# Lessons Learned



## DDFN (Jul 31, 2011)

Ok since some people seem to be running out of ideas in other game threads lets see if anyone wants to try a new one. 

Think up any lesson you have learned and make it fun! Lets have 3 lessons posted then to start the next person viewing the first 3 lessons can pick a winner. After the initial start the winner of the lessons learned will pick the winner out of the next 3 lessons learned. Funniest lesson learned wins! 

1st lesson learned:
When getting a relative to film you working horses make sure they know how to use the camera correctly. Yes those small compact video cameras are a great investment for farm use but it is very hard to use footage of working a horse when it was all filmed "upside down"! Yes true lesson learned, as the flip screen comes out and can rotate my uncle held it upside down and didn't notice a thing. We had potential buyer come out and wanted to view past rides and he pops in the tape. . . everyone goes silent. . . and he states. . . "Well you see here that is one outstanding colt! And my niece can rack him up one side and down the other!?!?!" We all burst out laughing. 

(I will have to try to get that tape dubbed over to my computer as I would love to show off that fancy riding skills I used to have :laugh: )

Ok Two more and we will see how this goes.


----------



## J.O.Y. Farm (Jan 10, 2012)

That is so funny!


----------



## DDFN (Jul 31, 2011)

Thanks, it was so priceless. But do you have a lesson learned? Thought this could be a good way to learn more about people here too! :wink:


----------



## J.O.Y. Farm (Jan 10, 2012)

I am sure I do I just have to think of one......


----------



## KW Farms (Jun 21, 2008)

2nd Lesson Learned:
While a client is out viewing the goats, do not stand too close to the buck pen while you chat...during rutt especially...unless you want to get peed on. :laugh: Yes...it happened to me and I did learn my lesson.
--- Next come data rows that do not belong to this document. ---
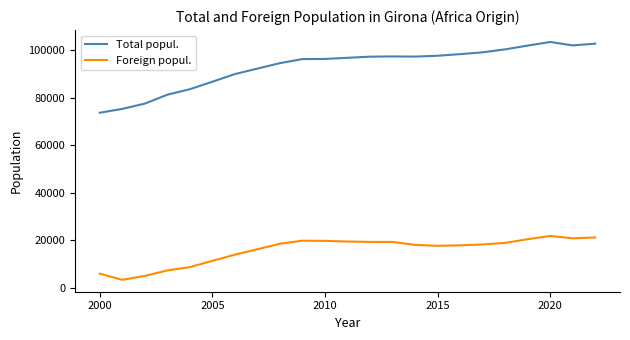

How many values in the Foreign popul. series exceed 18286?

11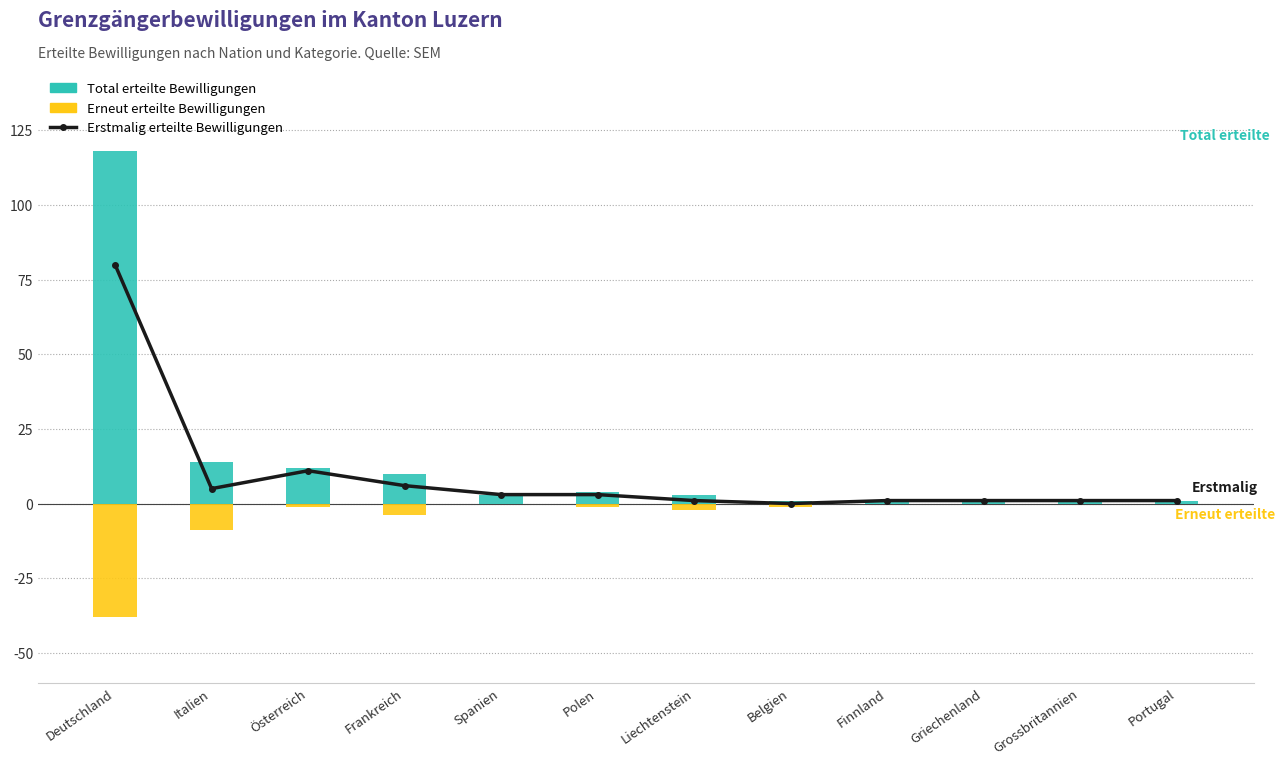

What is the difference between the highest and lowest values at Grossbritannien?

1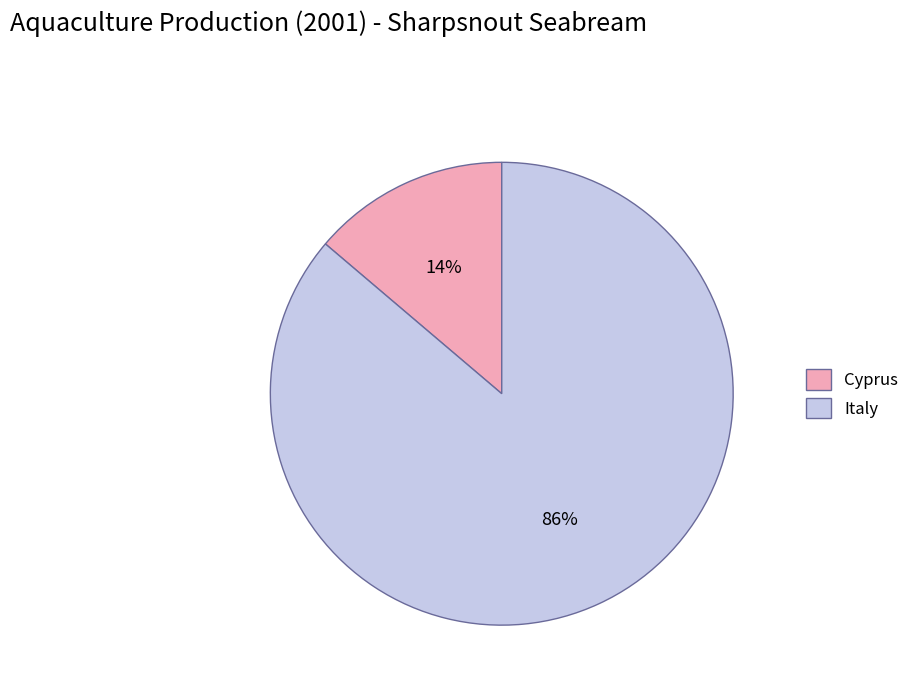

The Cyprus slice represents 26% of the pie. True or false?

False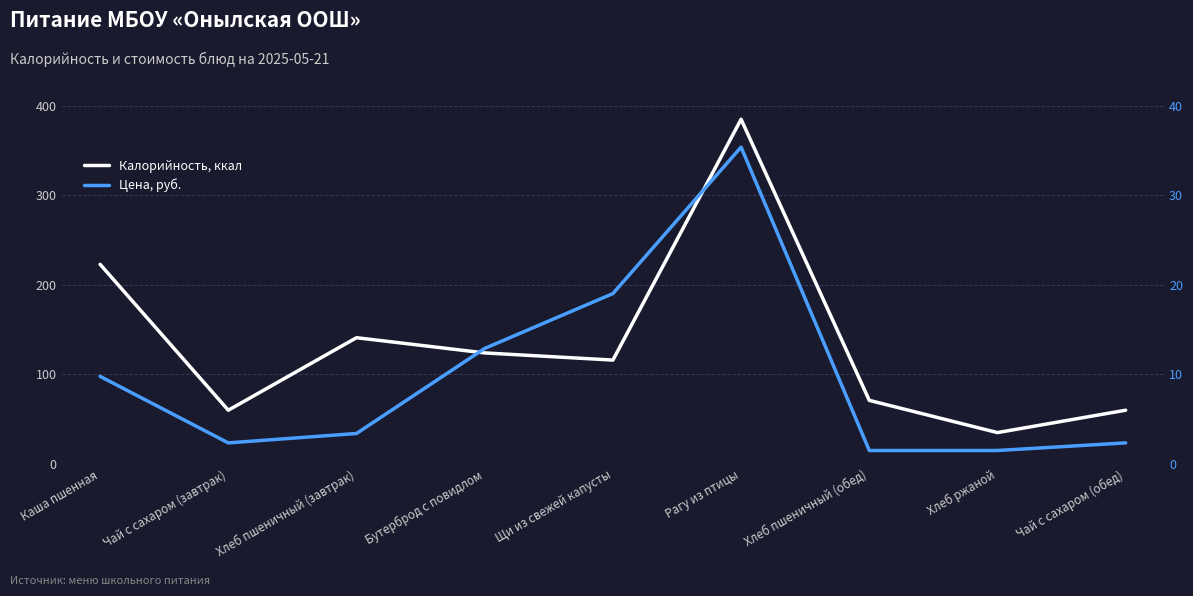

At how many categories does at least one series exceed 368?

1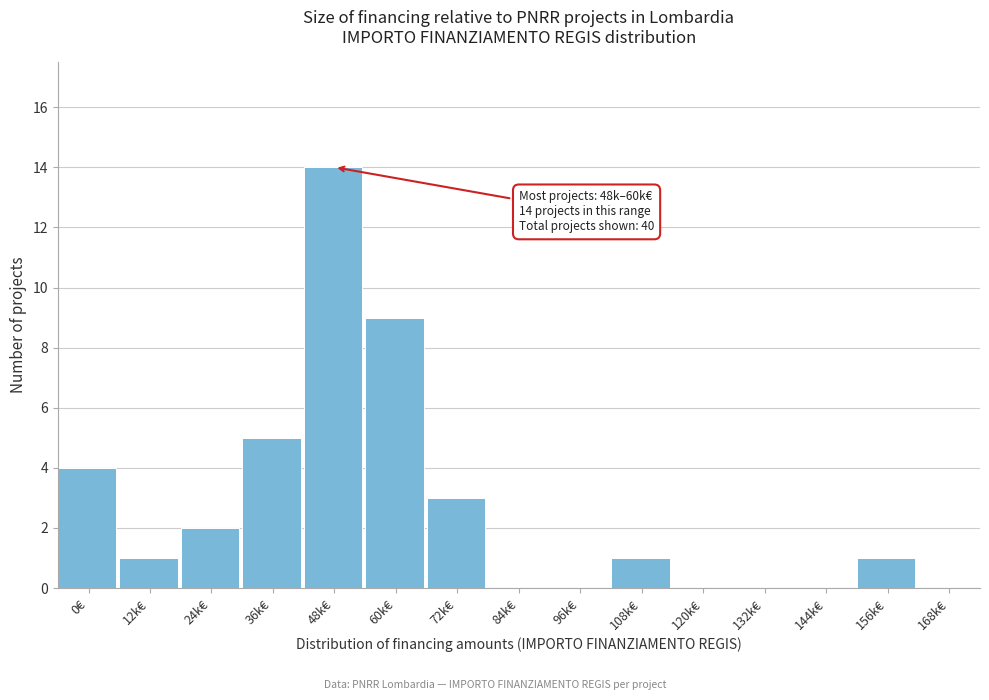

Reading left to right, transcribe all the data shown in this chart.

0€=4	12k€=1	24k€=2	36k€=5	48k€=14	60k€=9	72k€=3	84k€=0	96k€=0	108k€=1	120k€=0	132k€=0	144k€=0	156k€=1	168k€=0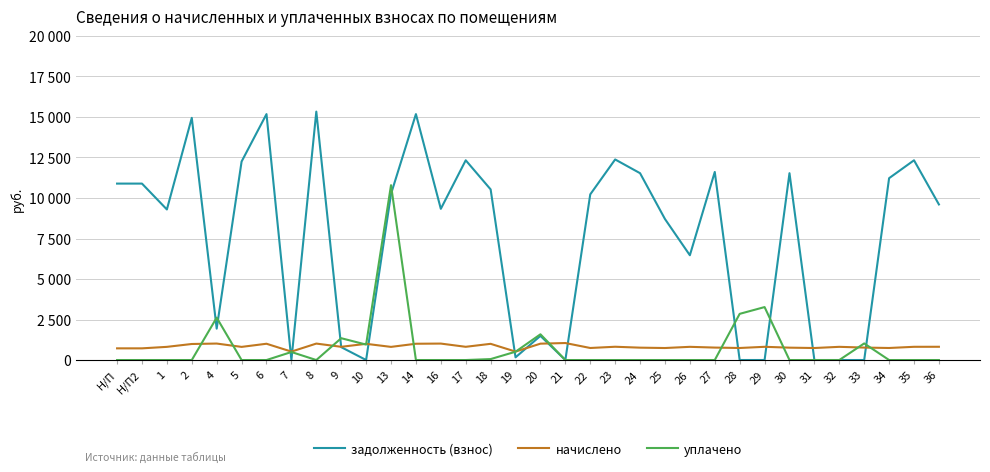

Does the chart display data point markers on the line(s)?

No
I think "Sparks" was trying to get my attention. :ROFL:


----------



## DDFN (Jul 31, 2011)

Oh KW! I bet you were smelling pretty good after that!?! (I had the hubby holding our big buck one day and it took him a bit to figure out he got pee'd on)


----------



## J.O.Y. Farm (Jan 10, 2012)

My lesson learned is don't look in a stall window that has hot wire around it.... your nose tingles for awhile after the shock!


----------



## rosti (Feb 1, 2011)

No matter how sorry you feel for your doe when her kids are getting weaned, don't sleep in the barn to comfort her. She won't pay any attention to you, and you won't get any sleep. :laugh:


----------